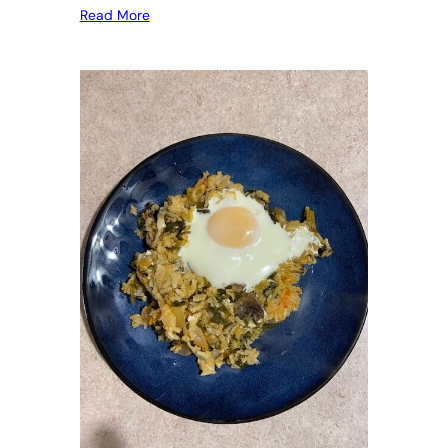
Read More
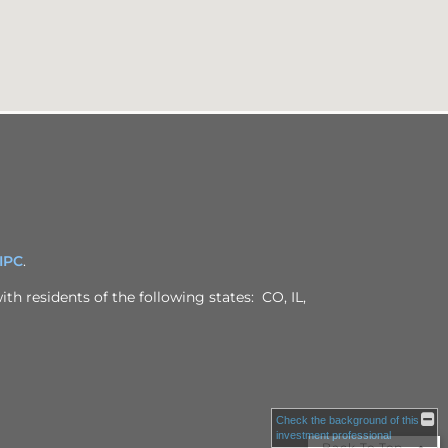
IPC
.
th residents of the following states: CO, IL,
Check the background of this
investment professional
Back To Top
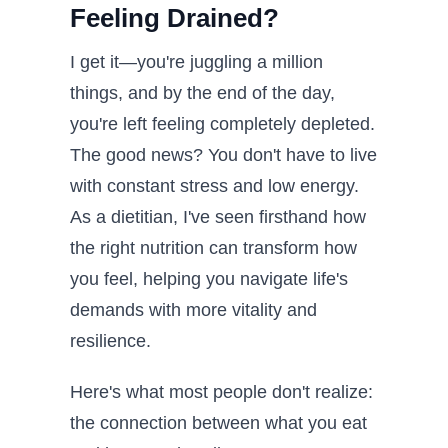
Feeling Drained?
I get it—you're juggling a million
things, and by the end of the day,
you're left feeling completely depleted.
The good news? You don't have to live
with constant stress and low energy.
As a dietitian, I've seen firsthand how
the right nutrition can transform how
you feel, helping you navigate life's
demands with more vitality and
resilience.
Here's what most people don't realize:
the connection between what you eat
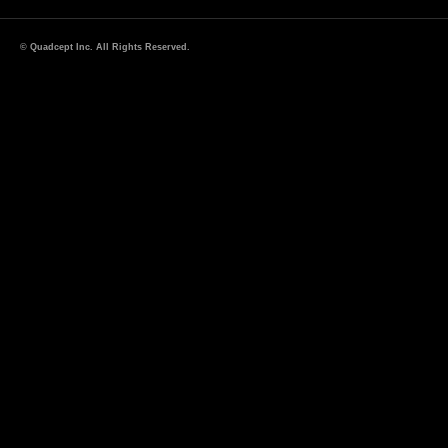
© Quadcept Inc. All Rights Reserved.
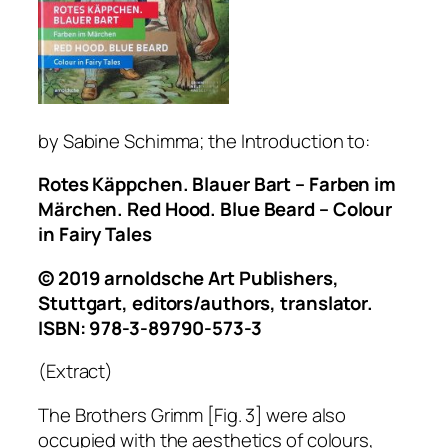
by Sa
bine Schimma; the Introduction to:
Rotes Käppchen. Blauer Bart – Farben im
Märchen. Red Hood. Blue Beard – Colour
in Fairy Tales
© 2019 arnoldsche Art Publishers,
Stuttgart, editors/authors, translator.
ISBN: 978-3-89790-573-3
(Extract)
The Brothers Grimm [Fig. 3] were also
occupied with the aesthetics of colours,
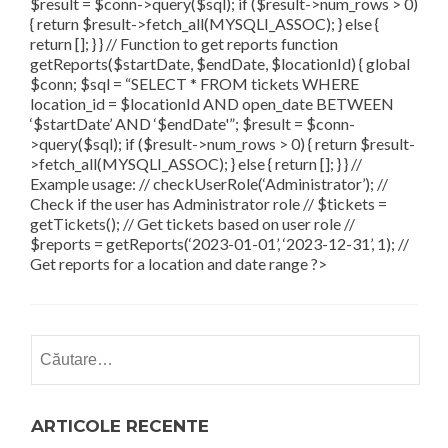
$result = $conn->query($sql); if ($result->num_rows > 0)
{ return $result->fetch_all(MYSQLI_ASSOC); } else {
return []; } } // Function to get reports function
getReports($startDate, $endDate, $locationId) { global
$conn; $sql = “SELECT * FROM tickets WHERE
location_id = $locationId AND open_date BETWEEN
‘$startDate’ AND ‘$endDate'”; $result = $conn-
>query($sql); if ($result->num_rows > 0) { return $result-
>fetch_all(MYSQLI_ASSOC); } else { return []; } } //
Example usage: // checkUserRole(‘Administrator’); //
Check if the user has Administrator role // $tickets =
getTickets(); // Get tickets based on user role //
$reports = getReports(‘2023-01-01’, ‘2023-12-31’, 1); //
Get reports for a location and date range ?>
Caută
după:
ARTICOLE RECENTE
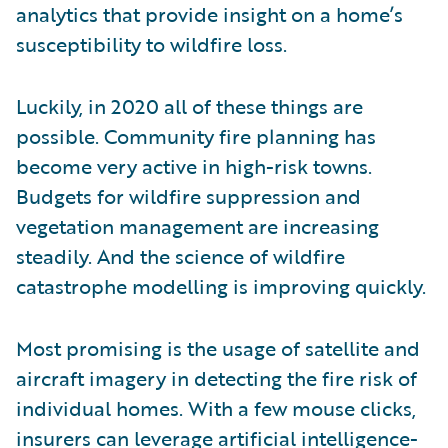
analytics that provide insight on a home’s
susceptibility to wildfire loss.
Luckily, in 2020 all of these things are
possible. Community fire planning has
become very active in high-risk towns.
Budgets for wildfire suppression and
vegetation management are increasing
steadily. And the science of wildfire
catastrophe modelling is improving quickly.
Most promising is the usage of satellite and
aircraft imagery in detecting the fire risk of
individual homes. With a few mouse clicks,
insurers can leverage artificial intelligence-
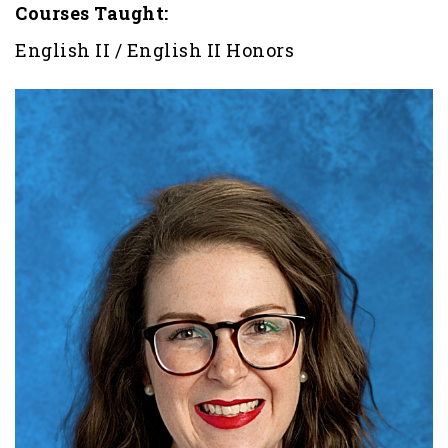
Courses Taught:
English II / English II Honors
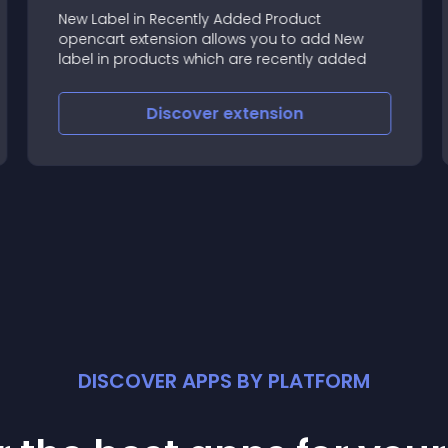
New Label in Recently Added Product
opencart extension allows you to add New
label in products which are recently added
Discover
extension
DISCOVER APPS BY PLATFORM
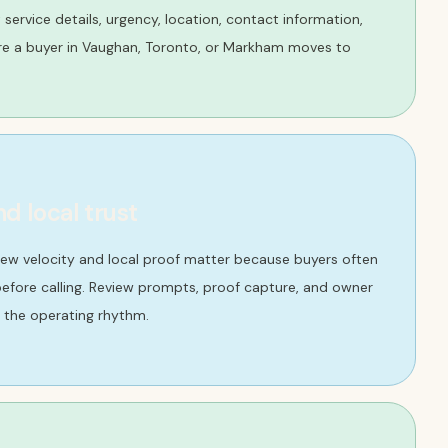
ct service details, urgency, location, contact information,
re a buyer in Vaughan, Toronto, or Markham moves to
nd local trust
iew velocity and local proof matter because buyers often
efore calling. Review prompts, proof capture, and owner
 the operating rhythm.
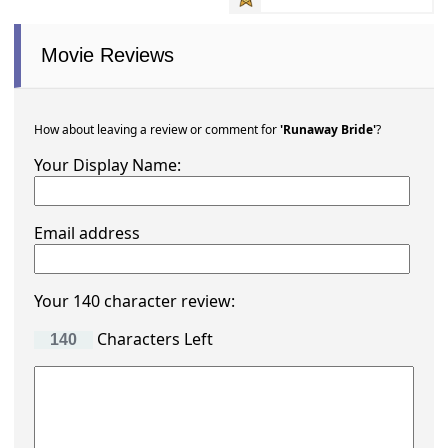
Movie Reviews
How about leaving a review or comment for
'Runaway Bride'
?
Your Display Name:
Email address
Your 140 character review:
Characters Left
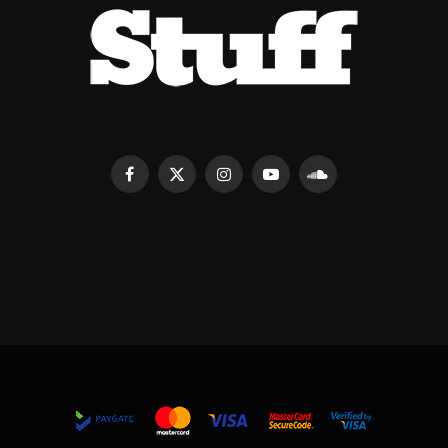
Facebook
X
Instagram
YouTube
SoundCloud
(Twitter)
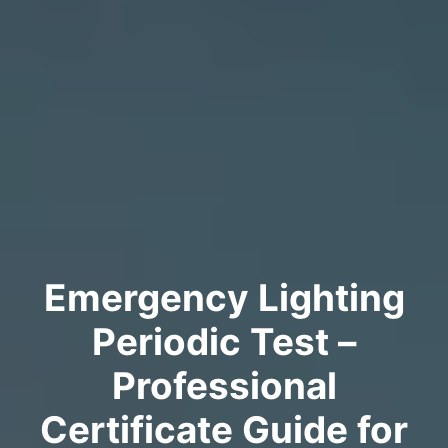
Emergency Lighting
Periodic Test –
Professional
Certificate Guide for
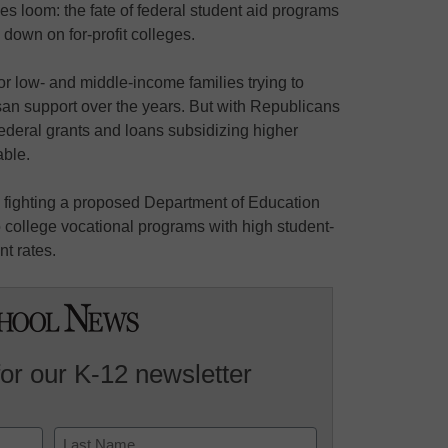
es loom: the fate of federal student aid programs
 down on for-profit colleges.
for low- and middle-income families trying to
isan support over the years. But with Republicans
federal grants and loans subsidizing higher
able.
e fighting a proposed Department of Education
 to college vocational programs with high student-
t rates.
for our K-12 newsletter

§ §

Type out every line of text in the data above word for word. Leave out the pictures.

Read More
IPC
.
th residents of the following states: CO, IL,
Check the background of this
investment professional
Back To Top
Feeling Drained?
I get it—you're juggling a million
things, and by the end of the day,
you're left feeling completely depleted.
The good news? You don't have to live
with constant stress and low energy.
As a dietitian, I've seen firsthand how
the right nutrition can transform how
you feel, helping you navigate life's
demands with more vitality and
resilience.
Here's what most people don't realize:
the connection between what you eat
© Quadcept Inc. All Rights Reserved.
by Sa
bine Schimma; the Introduction to:
Rotes Käppchen. Blauer Bart – Farben im
Märchen. Red Hood. Blue Beard – Colour
in Fairy Tales
© 2019 arnoldsche Art Publishers,
Stuttgart, editors/authors, translator.
ISBN: 978-3-89790-573-3
(Extract)
The Brothers Grimm [Fig. 3] were also
occupied with the aesthetics of colours,
$result = $conn->query($sql); if ($result->num_rows > 0)
{ return $result->fetch_all(MYSQLI_ASSOC); } else {
return []; } } // Function to get reports function
getReports($startDate, $endDate, $locationId) { global
$conn; $sql = “SELECT * FROM tickets WHERE
location_id = $locationId AND open_date BETWEEN
‘$startDate’ AND ‘$endDate'”; $result = $conn-
>query($sql); if ($result->num_rows > 0) { return $result-
>fetch_all(MYSQLI_ASSOC); } else { return []; } } //
Example usage: // checkUserRole(‘Administrator’); //
Check if the user has Administrator role // $tickets =
getTickets(); // Get tickets based on user role //
$reports = getReports(‘2023-01-01’, ‘2023-12-31’, 1); //
Get reports for a location and date range ?>
Caută
după:
ARTICOLE RECENTE
analytics that provide insight on a home’s
susceptibility to wildfire loss.
Luckily, in 2020 all of these things are
possible. Community fire planning has
become very active in high-risk towns.
Budgets for wildfire suppression and
vegetation management are increasing
steadily. And the science of wildfire
catastrophe modelling is improving quickly.
Most promising is the usage of satellite and
aircraft imagery in detecting the fire risk of
individual homes. With a few mouse clicks,
insurers can leverage artificial intelligence-
Courses Taught:
English II / English II Honors
New Label in Recently Added Product
opencart extension allows you to add New
label in products which are recently added
Discover
extension
DISCOVER APPS BY PLATFORM
ct service details, urgency, location, contact information,
re a buyer in Vaughan, Toronto, or Markham moves to
nd local trust
iew velocity and local proof matter because buyers often
efore calling. Review prompts, proof capture, and owner
 the operating rhythm.
Movie Reviews
How about leaving a review or comment for
'Runaway Bride'
?
Your Display Name:
Email address
Your 140 character review:
Characters Left
Facebook
X
Instagram
YouTube
SoundCloud
(Twitter)
Emergency Lighting
Periodic Test –
Professional
Certificate Guide for
es loom: the fate of federal student aid programs
 down on for-profit colleges.
for low- and middle-income families trying to
isan support over the years. But with Republicans
federal grants and loans subsidizing higher
able.
e fighting a proposed Department of Education
 to college vocational programs with high student-
t rates.
for our K-12 newsletter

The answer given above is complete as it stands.